È la stessa FABI a segnalare come questo trend sia favorito non dalle favorevoli condizioni del mercato, bensì da una crescente propensione a saldare gli acquisti a rate. Anche questo segno evidente di una crescente difficoltà a tenere dietro alle dinamiche dei prezzi per effetto di salari e pensioni troppo bassi, nella stragrande maggioranza dei casi.

Italia maglia nera del G20 per il valore dei salari reali

L’inflazione sta rapidamente corrodendo gli stipendi degli italiani tagliandone in maniera drastica il potere d’acquisto e accelerando in tal modo un processo di impoverimento delle famiglie il quale era del resto già in atto da tempo.
Ad attestare il processo in corso è stato il Global Wage Report 2022-23 presentato all’inizio di dicembre dall’Ilo, Organizzazione internazionale del Lavoro, in cui il nostro Paese ottiene un record non precisamente lusinghiero, ritrovandosi maglia nera tra i 20 che compongono l’OCSE

A rendere possibile ciò è stato il calo nell’ordine del 12% degli stipendi italiani dal 2008 ad oggi, in termini reali. Limitando l’analisi al solo 2022 l’inflazione si è portata via un 6%, doppiando la media registrata negli altri Paesi che compongono l’Unione Europea.
Come al solito, ad essere maggiormente penalizzate sono state le famiglie a basso reddito, le quali sono solite riservare la parte più alta della propria spesa per i beni e i servizi essenziali, proprio quelli i cui prezzi stanno aumentando con maggiore rapidità. A rendere ancora più grave l’impatto della fiammata dei prezzi è il fatto che la spirale inflazionistica è giunta nel nostro Paese dopo un periodo di stagnazione degli stipendi, i quali sono cresciuti appena dello 0,1% nel biennio 2020-21, contro un dato medio UE pari all’1,7%.

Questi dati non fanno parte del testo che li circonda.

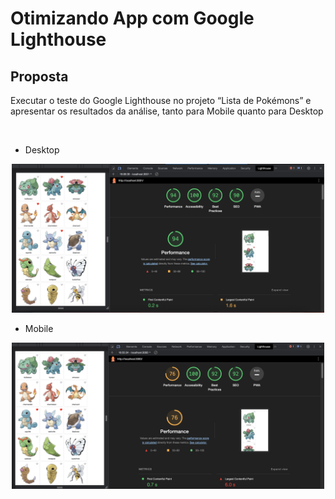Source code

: # Otimizando App com Google Lighthouse

## Proposta

<p>Executar o teste do Google Lighthouse no projeto “Lista de Pokémons” e apresentar os resultados da análise, tanto para Mobile quanto para Desktop
 </p>
<br />

- Desktop
<p align="center">
<img src="./img/lighthouse.png" width="500" />
</p>

- Mobile
<p align="center">
<img src="./img/lighthouse2.png" width="500" />
</p>

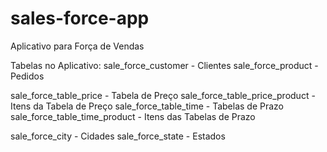 # sales-force-app
Aplicativo para Força de Vendas

Tabelas no Aplicativo:
sale_force_customer - Clientes
sale_force_product - Pedidos

sale_force_table_price - Tabela de Preço
sale_force_table_price_product - Itens da Tabela de Preço
sale_force_table_time - Tabelas de Prazo
sale_force_table_time_product - Itens das Tabelas de Prazo

sale_force_city - Cidades
sale_force_state - Estados
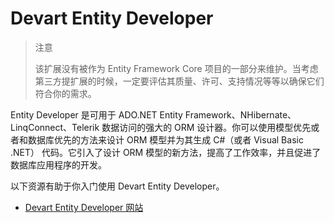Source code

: # Devart Entity Developer

> 注意
>
> 该扩展没有被作为 Entity Framework Core 项目的一部分来维护。当考虑第三方提扩展的时候，一定要评估其质量、许可、支持情况等等以确保它们符合你的需求。

Entity Developer 是可用于 ADO.NET Entity Framework、NHibernate、LinqConnect、Telerik 数据访问的强大的 ORM 设计器。你可以使用模型优先或者和数据库优先的方法来设计 ORM 模型并为其生成 C#（或者 Visual Basic .NET） 代码。它引入了设计 ORM 模型的新方法，提高了工作效率，并且促进了数据库应用程序的开发。

以下资源有助于你入门使用 Devart Entity Developer。

* [Devart Entity Developer 网站](https://www.devart.com/entitydeveloper/)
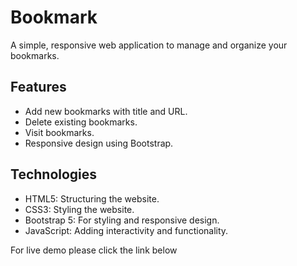 # Bookmark
A simple, responsive web application to manage and organize your bookmarks.

## Features
- Add new bookmarks with title and URL.
- Delete existing bookmarks.
- Visit bookmarks.
- Responsive design using Bootstrap.

## Technologies
- HTML5: Structuring the website.
- CSS3: Styling the website.
- Bootstrap 5: For styling and responsive design.
- JavaScript: Adding interactivity and functionality.

For live demo please click the link below
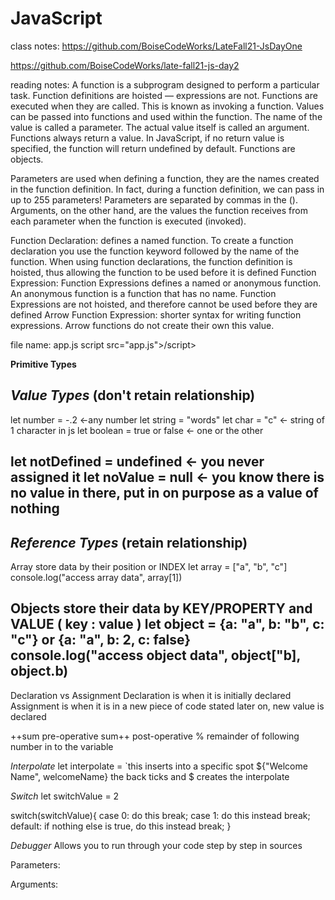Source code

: # JavaScript

class notes:
https://github.com/BoiseCodeWorks/LateFall21-JsDayOne

https://github.com/BoiseCodeWorks/late-fall21-js-day2

reading notes:
A function is a subprogram designed to perform a particular task.
Function definitions are hoisted — expressions are not.
Functions are executed when they are called. This is known as invoking a function.
Values can be passed into functions and used within the function. The name of the value is called a parameter. The actual value itself is called an argument.
Functions always return a value. In JavaScript, if no return value is specified, the function will return undefined by default.
Functions are objects.


Parameters are used when defining a function, they are the names created in the function definition. In fact, during a function definition, we can pass in up to 255 parameters! Parameters are separated by commas in the ().
Arguments, on the other hand, are the values the function receives from each parameter when the function is executed (invoked).

Function Declaration: defines a named function. To create a function declaration you use the function keyword followed by the name of the function. When using function declarations, the function definition is hoisted, thus allowing the function to be used before it is defined
Function Expression: Function Expressions defines a named or anonymous function. An anonymous function is a function that has no name. Function Expressions are not hoisted, and therefore cannot be used before they are defined
Arrow Function Expression: shorter syntax for writing function expressions. Arrow functions do not create their own this value.



file name: app.js
script src="app.js">/script>

**Primitive Types**

*Value Types* (don't retain relationship)
-
let number = -.2 <-any number
let string = "words"
let char = "c" <- string of 1 character in js
let boolean = true or false <- one or the other

let notDefined = undefined <- you never assigned it
let noValue = null <- you know there is no value in there, put in on purpose as a value of nothing
-
*Reference Types* (retain relationship)
-
 Array store data by their position or INDEX
let array = ["a", "b", "c"]
console.log("access array data", array[1])

Objects store their data by KEY/PROPERTY and VALUE ( key : value )
let object = {a: "a", b: "b", c: "c"} or {a: "a", b: 2, c: false}
console.log("access object data", object["b], object.b)
-

Declaration vs Assignment
Declaration is when it is initially declared
Assignment is when it is in a new piece of code stated later on, new value is declared


++sum pre-operative
sum++ post-operative
% remainder of following number in to the variable

*Interpolate*
let interpolate = `this inserts into a specific spot ${"Welcome Name", welcomeName}
  the back ticks and $ creates the interpolate

*Switch*
let switchValue = 2

switch(switchValue){
  case 0:
    do this
  break;
  case 1:
    do this instead
  break;
  default: 
    if nothing else is true, do this instead
  break;
}

*Debugger*
Allows you to run through your code step by step in sources

Parameters:


Arguments:
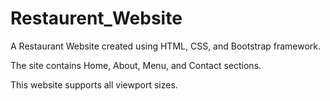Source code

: # Restaurent_Website

A Restaurant Website created using HTML, CSS, and Bootstrap framework.

The site contains Home, About, Menu, and Contact sections.

This website supports all viewport sizes.
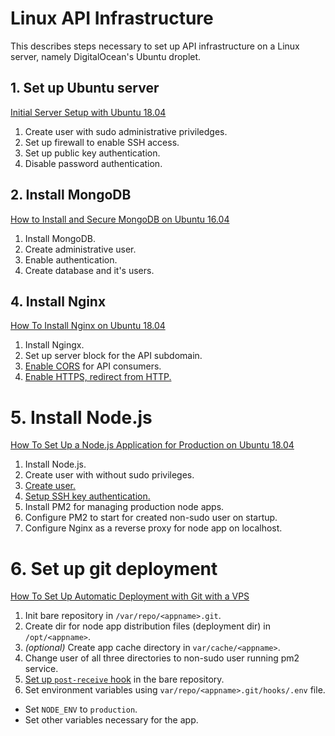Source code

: # Linux API Infrastructure

This describes steps necessary to set up API infrastructure on a Linux server, namely DigitalOcean's Ubuntu droplet.

## 1. Set up Ubuntu server

[Initial Server Setup with Ubuntu 18.04](https://www.digitalocean.com/community/tutorials/initial-server-setup-with-ubuntu-18-04)

1. Create user with sudo administrative priviledges.
2. Set up firewall to enable SSH access.
3. Set up public key authentication.
4. Disable password authentication.

## 2. Install MongoDB

[How to Install and Secure MongoDB on Ubuntu 16.04](https://www.digitalocean.com/community/tutorials/how-to-install-and-secure-mongodb-on-ubuntu-16-04)

1. Install MongoDB.
2. Create administrative user.
4. Enable authentication.
5. Create database and it's users.

## 4. Install Nginx

[How To Install Nginx on Ubuntu 18.04](https://www.digitalocean.com/community/tutorials/how-to-install-nginx-on-ubuntu-18-04)

1. Install Ngingx.
2. Set up server block for the API subdomain.
3. [Enable CORS](https://enable-cors.org/server_nginx.html) for API consumers.
4. [Enable HTTPS, redirect from HTTP.](https://www.digitalocean.com/community/tutorials/how-to-secure-nginx-with-let-s-encrypt-on-ubuntu-18-04)

# 5. Install Node.js

[How To Set Up a Node.js Application for Production on Ubuntu 18.04](https://www.digitalocean.com/community/tutorials/how-to-set-up-a-node-js-application-for-production-on-ubuntu-18-04)

1. Install Node.js.
2. Create user with without sudo privileges.
  1. [Create user.](https://www.digitalocean.com/community/tutorials/how-to-add-and-delete-users-on-ubuntu-16-04)
  2. [Setup SSH key authentication.](https://www.digitalocean.com/community/tutorials/how-to-set-up-ssh-keys-on-ubuntu-1804)
3. Install PM2 for managing production node apps.
4. Configure PM2 to start for created non-sudo user on startup.
5. Configure Nginx as a reverse proxy for node app on localhost.

# 6. Set up git deployment

[How To Set Up Automatic Deployment with Git with a VPS](https://www.digitalocean.com/community/tutorials/how-to-set-up-automatic-deployment-with-git-with-a-vps)

1. Init bare repository in `/var/repo/<appname>.git`.
2. Create dir for node app distribution files (deployment dir) in `/opt/<appname>`.
3. _(optional)_ Create app cache directory in `var/cache/<appname>`.
4. Change user of all three directories to non-sudo user running pm2 service.
5. [Set up `post-receive` hook](https://gist.github.com/nikdo/bbed8087f13d9c0f16888d1ba95bbb96) in the bare repository.
6. Set environment variables using `var/repo/<appname>.git/hooks/.env` file.
  - Set `NODE_ENV` to `production`.
  - Set other variables necessary for the app.
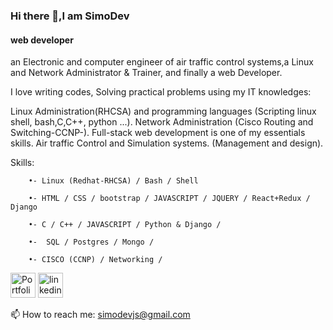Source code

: ### Hi there 👋,I am SimoDev
#### web developer

<!-- ![IT developer](https://media-exp1.licdn.com/dms/image/D4D16AQFCp2YSqCwioA/profile-displaybackgroundimage-shrink_200_800/0/1661907850781?e=1667433600&v=beta&t=R6zRC1kFaQqVJXnhHhAXMmZ6DMJnvQYBciCwUTcQkxg)-->

an Electronic and computer engineer of air traffic control systems,a Linux and Network Administrator & Trainer, and finally a web Developer.

I love writing codes, Solving practical problems using my IT knowledges:

Linux Administration(RHCSA) and programming languages (Scripting linux shell, bash,C,C++, python ...). 
Network Administration (Cisco Routing and Switching-CCNP-).
Full-stack web development is one of my essentials skills.
Air traffic Control and Simulation systems. (Management and design).

Skills: 

        •- Linux (Redhat-RHCSA) / Bash / Shell

        •- HTML / CSS / bootstrap / JAVASCRIPT / JQUERY / React+Redux / Django
        
        •- C / C++ / JAVASCRIPT / Python & Django /
        
        •-  SQL / Postgres / Mongo / 
        
        •- CISCO (CCNP) / Networking /
[<img src='https://i.ytimg.com/vi/TwYKwaEjJd4/maxresdefault.jpg' alt='Portfolio' height='40'>](#)
[<img src='https://cdn.jsdelivr.net/npm/simple-icons@3.0.1/icons/linkedin.svg' alt='linkedin' height='40'>](https://www.linkedin.com/in/medmahla/) 

📫 How to reach me: simodevjs@gmail.com

<!--
- 🔭 I’m currently working on this page. 

**MAHLAMed/MAHLAMed** is a ✨ _special_ ✨ repository because its `README.md` (this file) appears on your GitHub profile.

Here are some ideas to get you started:

- 🔭 I’m currently working on ...
- 🌱 I’m currently learning ...
- 👯 I’m looking to collaborate on ...
- 🤔 I’m looking for help with ...
- 💬 Ask me about ...
- 📫 How to reach me: ...
- 😄 Pronouns: ...
- ⚡ Fun fact: ...
-->
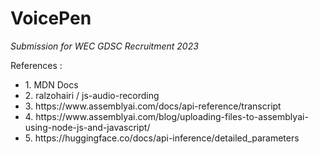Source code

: # VoicePen
*Submission for WEC GDSC Recruitment 2023*

References :
<ul>
    <li>1. MDN Docs</li>
    <li>2. ralzohairi / js-audio-recording</li>
    <li>3. https://www.assemblyai.com/docs/api-reference/transcript</li>
    <li>4. https://www.assemblyai.com/blog/uploading-files-to-assemblyai-using-node-js-and-javascript/</li>
    <li>5. https://huggingface.co/docs/api-inference/detailed_parameters</li>
</ul>
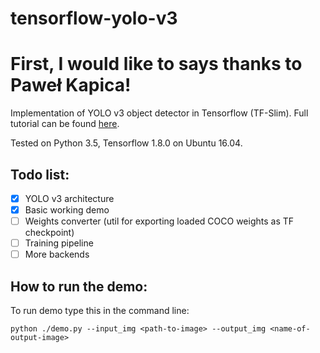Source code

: # tensorflow-yolo-v3
# First, I would like to says thanks to Paweł Kapica!
Implementation of YOLO v3 object detector in Tensorflow (TF-Slim). Full tutorial can be found [here](https://medium.com/@pawekapica_31302/implementing-yolo-v3-in-tensorflow-tf-slim-c3c55ff59dbe).

Tested on Python 3.5, Tensorflow 1.8.0 on Ubuntu 16.04.

## Todo list:
- [x] YOLO v3 architecture
- [x] Basic working demo
- [ ] Weights converter (util for exporting loaded COCO weights as TF checkpoint)
- [ ] Training pipeline
- [ ] More backends

## How to run the demo:
To run demo type this in the command line:

`python ./demo.py --input_img <path-to-image> --output_img <name-of-output-image>`
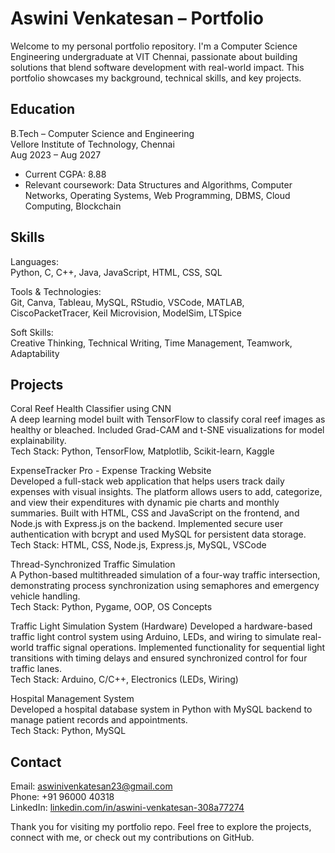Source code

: # Aswini Venkatesan – Portfolio

Welcome to my personal portfolio repository. I'm a Computer Science Engineering undergraduate at VIT Chennai, passionate about building solutions that blend software development with real-world impact. This portfolio showcases my background, technical skills, and key projects.

## Education

B.Tech – Computer Science and Engineering  
Vellore Institute of Technology, Chennai  
Aug 2023 – Aug 2027  
- Current CGPA: 8.88
- Relevant coursework: Data Structures and Algorithms, Computer Networks, Operating Systems, Web Programming, DBMS, Cloud Computing, Blockchain

## Skills

Languages:  
Python, C, C++, Java, JavaScript, HTML, CSS, SQL

Tools & Technologies:  
Git, Canva, Tableau, MySQL, RStudio, VSCode, MATLAB, CiscoPacketTracer, Keil Microvision, ModelSim, LTSpice

Soft Skills:  
Creative Thinking, Technical Writing, Time Management, Teamwork, Adaptability

## Projects

Coral Reef Health Classifier using CNN  
A deep learning model built with TensorFlow to classify coral reef images as healthy or bleached. Included Grad-CAM and t-SNE visualizations for model explainability.  
Tech Stack: Python, TensorFlow, Matplotlib, Scikit-learn, Kaggle

ExpenseTracker Pro - Expense Tracking Website  
Developed a full-stack web application that helps users track daily expenses with visual insights. The platform allows users to add, categorize, and view their expenditures with dynamic pie charts and monthly summaries. Built with HTML, CSS and JavaScript on the frontend, and Node.js with Express.js on the backend. Implemented secure user authentication with bcrypt and used MySQL for persistent data storage.  
Tech Stack: HTML, CSS, Node.js, Express.js, MySQL, VSCode

Thread-Synchronized Traffic Simulation  
A Python-based multithreaded simulation of a four-way traffic intersection, demonstrating process synchronization using semaphores and emergency vehicle handling.  
Tech Stack: Python, Pygame, OOP, OS Concepts

Traffic Light Simulation System (Hardware) 
Developed a hardware-based traffic light control system using Arduino, LEDs, and wiring to simulate real-world traffic signal operations. Implemented functionality for sequential light transitions with timing delays and ensured synchronized control for four traffic lanes.  
Tech Stack: Arduino, C/C++, Electronics (LEDs, Wiring)

Hospital Management System  
Developed a hospital database system in Python with MySQL backend to manage patient records and appointments.  
Tech Stack: Python, MySQL

## Contact

Email: aswinivenkatesan23@gmail.com  
Phone: +91 96000 40318  
LinkedIn: [linkedin.com/in/aswini-venkatesan-308a77274](https://www.linkedin.com/in/aswini-venkatesan-308a77274)

Thank you for visiting my portfolio repo. Feel free to explore the projects, connect with me, or check out my contributions on GitHub.
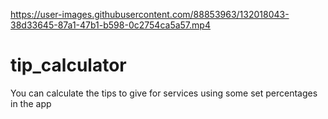 

https://user-images.githubusercontent.com/88853963/132018043-38d33645-87a1-47b1-b598-0c2754ca5a57.mp4

# tip_calculator
You can calculate the tips to give for services using some set percentages in the app
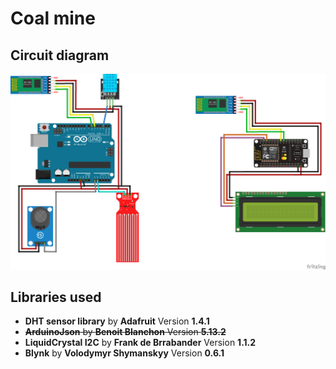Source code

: # Coal mine
## Circuit diagram
  ![Circuit diagram](https://github.com/gharishkumar/coal_mine/raw/main/coal_mine_layout_bb.png)
## Libraries used
 - **DHT sensor library** by **Adafruit** Version **1.4.1**
 - ~~**ArduinoJson** by **Benoit Blanchon** Version **5.13.2**~~
 - **LiquidCrystal I2C** by **Frank de Brrabander** Version **1.1.2**
 - **Blynk** by **Volodymyr Shymanskyy** Version **0.6.1**
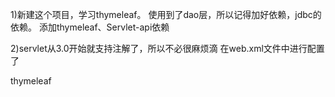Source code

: 1)新建这个项目，学习thymeleaf。
使用到了dao层，所以记得加好依赖，jdbc的依赖。
添加thymeleaf、Servlet-api依赖

2)servlet从3.0开始就支持注解了，所以不必很麻烦滴
在web.xml文件中进行配置了

thymeleaf 

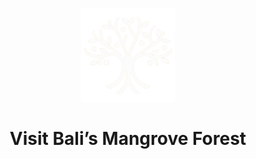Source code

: <p align="center"><a href="https://github.com/ZuyinatinK/bali-mangrove-forest"><img alt="Visit Bali’s Mangrove Forest" src="assets/img/logo-mg.png" width="150vw"/></a></p>
<h1 align="center">Visit Bali’s Mangrove Forest</h1>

Tra le categorie in maggiore difficoltà ci sono soprattutto i percettori di bassi salari, i lavoratori dell’economia informale e le donne. In particolare, i lavoratori che percepiscono salari troppo bassi sono passati nel periodo preso in esame dal 9,6% al 10,5%, con dati ancora più elevati per le donne (11,8%) e residenti nella parte inferiore dello stivale (14%). Una situazione la quale rischia di aggravarsi ulteriormente in assenza di interventi governativi.